In seiner Kolumne hält StZ-Lokalchef Holger Gayer ein Plädoyer für die Pluralität der Gesellschaft – oder einfacher ausgedrückt: für die Lust am gemeinsamen besser Leben im Meltingpöttle Stuttgart.

Chefredaktion : Holger Gayer (hog)

Stuttgart - Manches Bild trifft einen wie der Blitz aus heiterem Himmel. Ein junger Mann wird in Handschellen abgeführt, sein Gesicht ist verpixelt, nicht erkennbar. Die Botschaft des Fotos: Terrorgefahr – aber gebannt. Der Ort: eine Straße, in deren Mitte eine imaginäre Grenze verläuft. Sie trennt nicht Nord- von Südkorea oder die Palästinenser von den Israelis. Sie trennt Stuttgart von Fellbach.

 

Wie viel Symbolik liegt in diesem Bild, das in dieser Woche entstanden ist? Zunächst lässt es die Interpretation zu, dass die Terrorgefahr immer und überall lauert, auch an der Schwelle zwischen Stuttgart und Fellbach. Es besteht der Verdacht, dass der von dort abgeführte Student helfen wollte, einen Anschlag mit einem sprengstoffbepackten Modellflugzeug zu verüben. Die Nachbarn haben nichts davon bemerkt, die Kommilitonen auch nicht.

Meltingpöttle nach schwäbischer Art

Was aber folgt daraus? Vereinfacht gesagt zweierlei: Zum einen hat unsere Polizei offenbar einen guten Job gemacht – wie so oft. Zum anderen sollten wir Bürger weiterhin tun, was uns in den vergangenen Jahren meist ganz gut gelungen ist: Extremismus jeder Art mit unserer offenen Lebensart entlarven als das, was er ist – dumm.

Die Landeshauptstadt und ihre Region zählen knapp 2,7 Millionen Einwohner. Allein in Stuttgart leben Menschen aus 178 Nationen, die UN haben 193 Mitgliedsstaaten. Zwar ist die baden-württembergische Kapitale nicht so groß wie New York, aber trotzdem ist sie ein Schmelztiegel, ein Meltingpöttle nach schwäbischer Art. Hier ist 1950 die Charta der Heimatvertriebenen unterzeichnet worden, hier hat Manfred Rommel 1977 befunden, dass im Tod jede Feindschaft ende – auch die zwischen Terroristen und dem Staat, den diese zeitlebens bekämpften. Hier hat Wolfgang Schuster die Freundschaft zu internationalen Metropolen begründet.
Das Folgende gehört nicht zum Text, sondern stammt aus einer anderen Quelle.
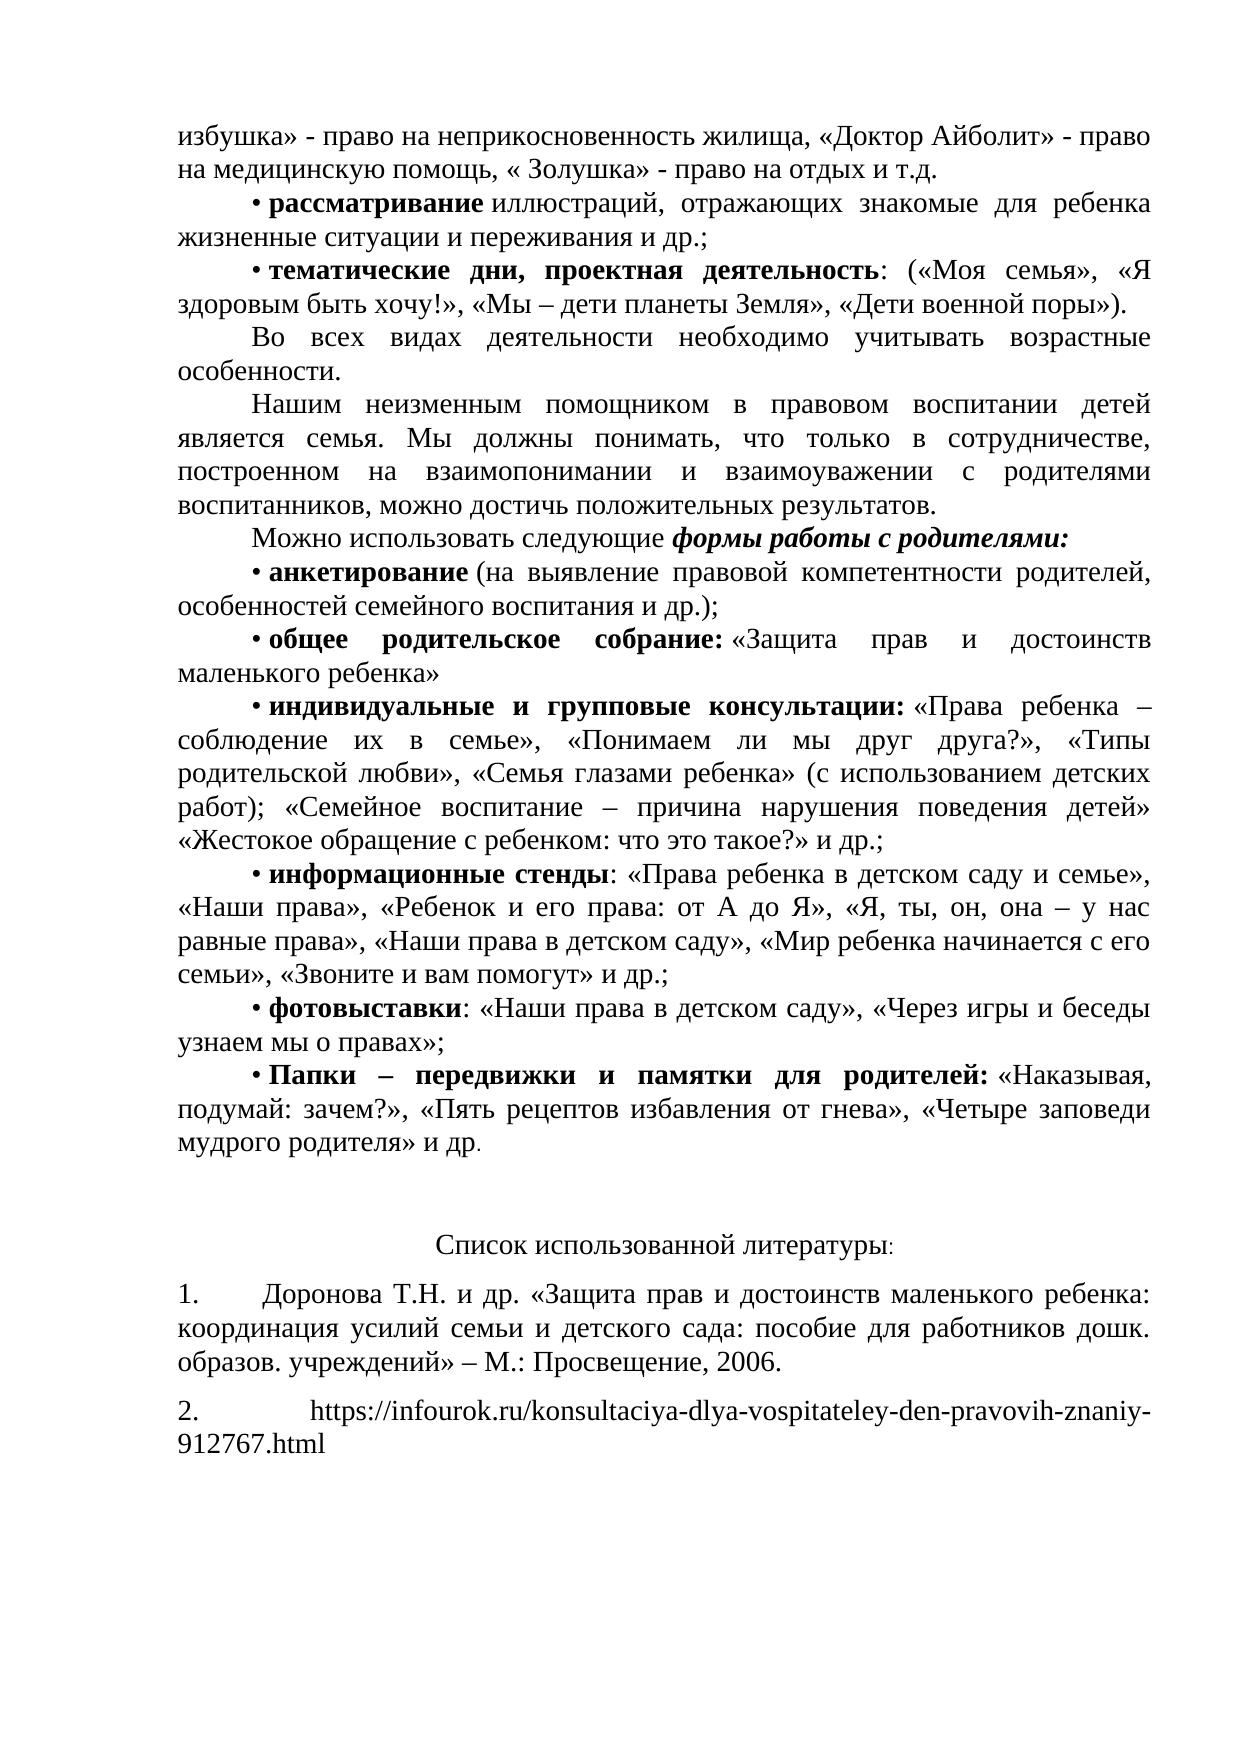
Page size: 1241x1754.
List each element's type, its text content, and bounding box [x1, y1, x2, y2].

text • общее родительское собрание: «Защита прав и достоинств маленького ребенка» [177, 621, 1152, 688]
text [177, 118, 1152, 185]
text Во всех видах деятельности необходимо учитывать возрастные особенности. [177, 319, 1152, 386]
text Можно использовать следующие формы работы с родителями: [177, 521, 1152, 554]
text • Папки – передвижки и памятки для родителей: «Наказывая, подумай: зачем?», «Пять рецептов избавления от гнева», «Четыре заповеди мудрого родителя» и др. [177, 1057, 1152, 1158]
text • тематические дни, проектная деятельность: («Моя семья», «Я здоровым быть хочу!», «Мы – дети планеты Земля», «Дети военной поры»). [177, 252, 1152, 319]
text • анкетирование (на выявление правовой компетентности родителей, особенностей семейного воспитания и др.); [177, 554, 1152, 621]
text 2. https://infourok.ru/konsultaciya-dlya-vospitateley-den-pravovih-znaniy-912767.html [177, 1393, 1152, 1460]
text Список использованной литературы: [177, 1227, 1152, 1261]
text • рассматривание иллюстраций, отражающих знакомые для ребенка жизненные ситуации и переживания и др.; [177, 185, 1152, 252]
text Нашим неизменным помощником в правовом воспитании детей является семья. Мы должны понимать, что только в сотрудничестве, построенном на взаимопонимании и взаимоуважении с родителями воспитанников, можно достичь положительных результатов. [177, 386, 1152, 521]
text • индивидуальные и групповые консультации: «Права ребенка – соблюдение их в семье», «Понимаем ли мы друг друга?», «Типы родительской любви», «Семья глазами ребенка» (с использованием детских работ); «Семейное воспитание – причина нарушения поведения детей» «Жестокое обращение с ребенком: что это такое?» и др.; [177, 688, 1152, 856]
text • информационные стенды: «Права ребенка в детском саду и семье», «Наши права», «Ребенок и его права: от А до Я», «Я, ты, он, она – у нас равные права», «Наши права в детском саду», «Мир ребенка начинается с его семьи», «Звоните и вам помогут» и др.; [177, 856, 1152, 990]
text 1. Доронова Т.Н. и др. «Защита прав и достоинств маленького ребенка: координация усилий семьи и детского сада: пособие для работников дошк. образов. учреждений» – М.: Просвещение, 2006. [177, 1277, 1152, 1377]
text • фотовыставки: «Наши права в детском саду», «Через игры и беседы узнаем мы о правах»; [177, 990, 1152, 1057]
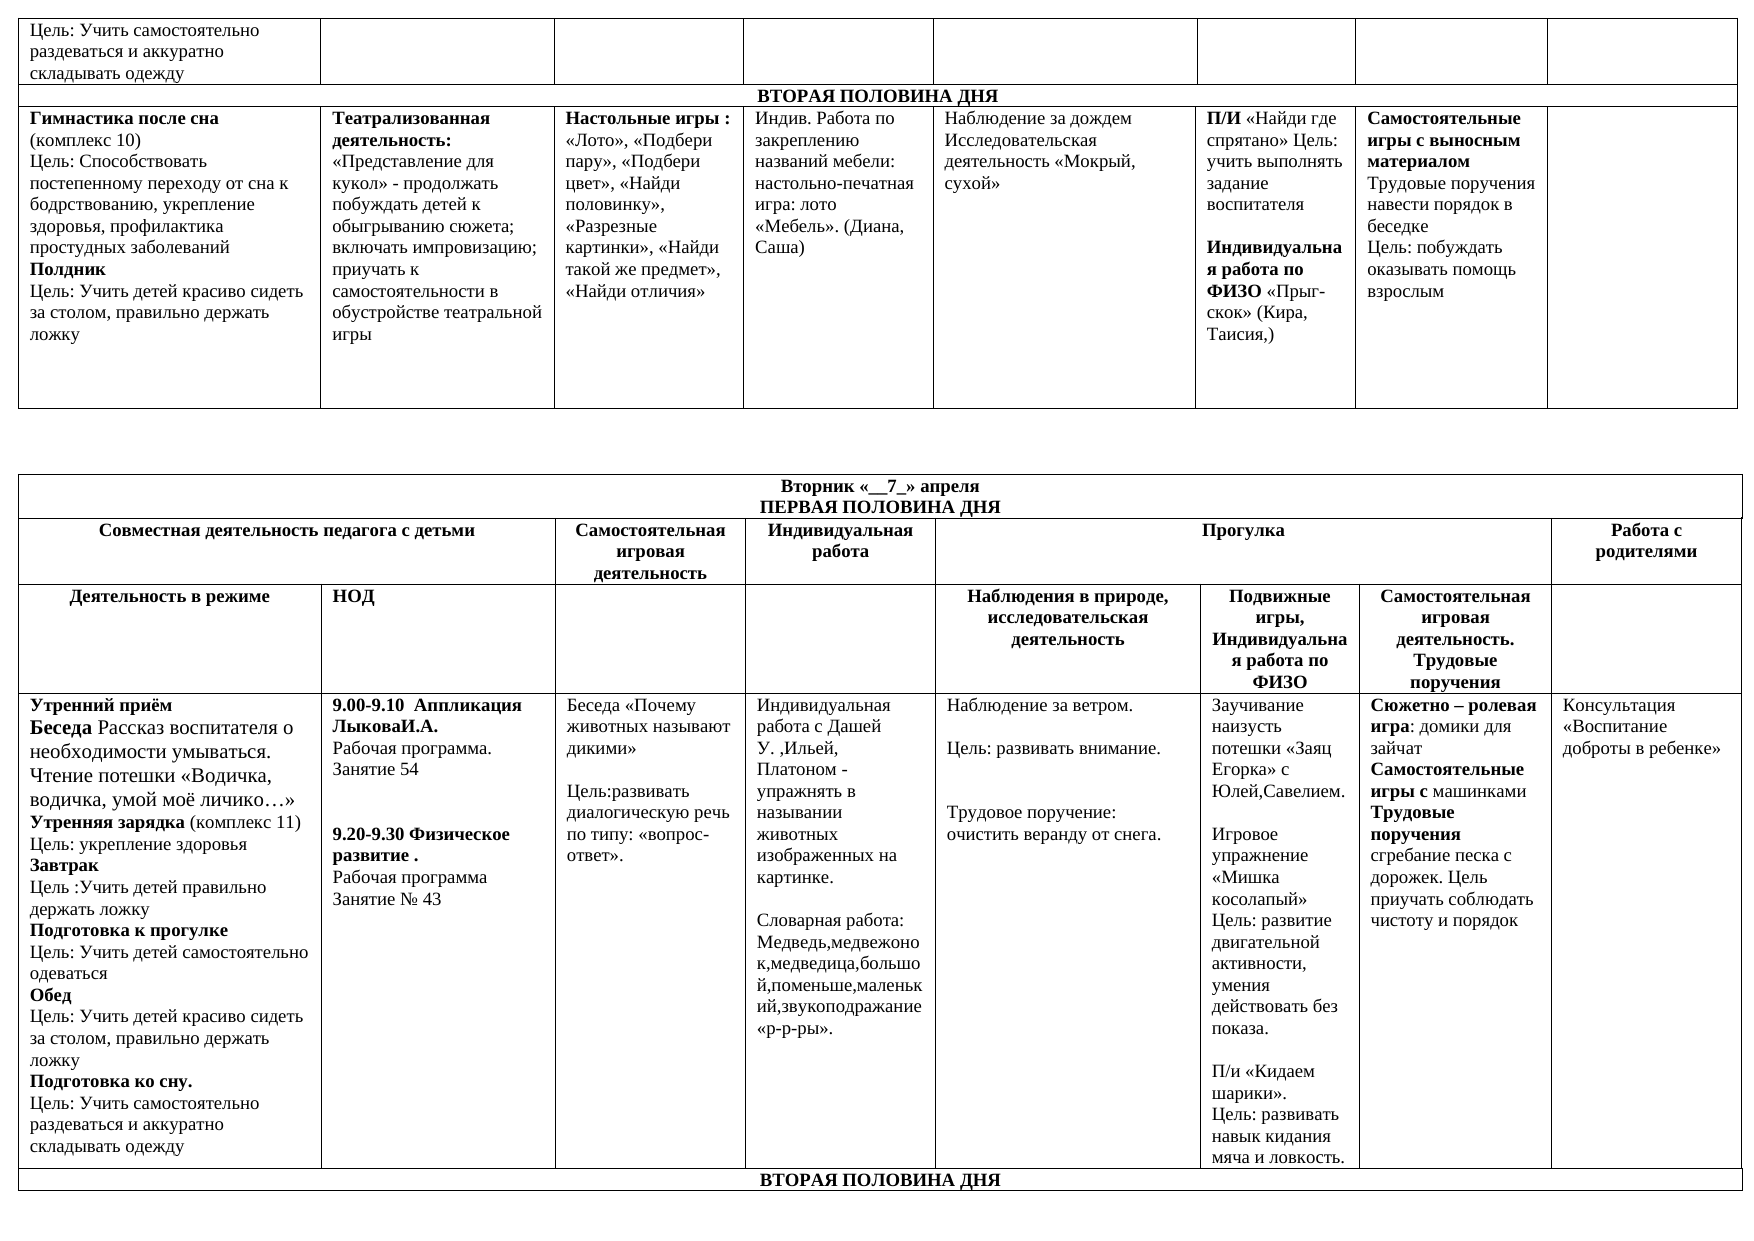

Und Fritz Kuhn gilt auch nicht als einer, dem man erst noch buchstabieren müsste, wie schwäbische Liberalität geschrieben wird.

Gemeinsam besser zu leben ist das Ziel

Diese Geschichte und diese Gegenwart machen Mut – und Lust auf das Kommende. Wie wäre es, wenn wir unsere Gemeinsamkeiten feierten an diesem Wochenende? Nicht das Trennende, das sich als Bote der Angst einschleichen will, sondern das Verbindende. Zum Beispiel auf dem Heusteigviertelfest, das wahrscheinlich so gut besucht sein wird, dass die Völkerverständigung sogar körperlich spürbar ist. Oder auf dem Marktplatz Istanbul, der sein Anliegen schon im Titel trägt. Vom 30. Juni bis zum 3. Juli feiert der Verein Begegnungen die Verbindung zwischen Okzident und Orient auf dem Karlsplatz. Gemeinsam besser zu leben, ist das Ziel. Kann es ein schöneres geben?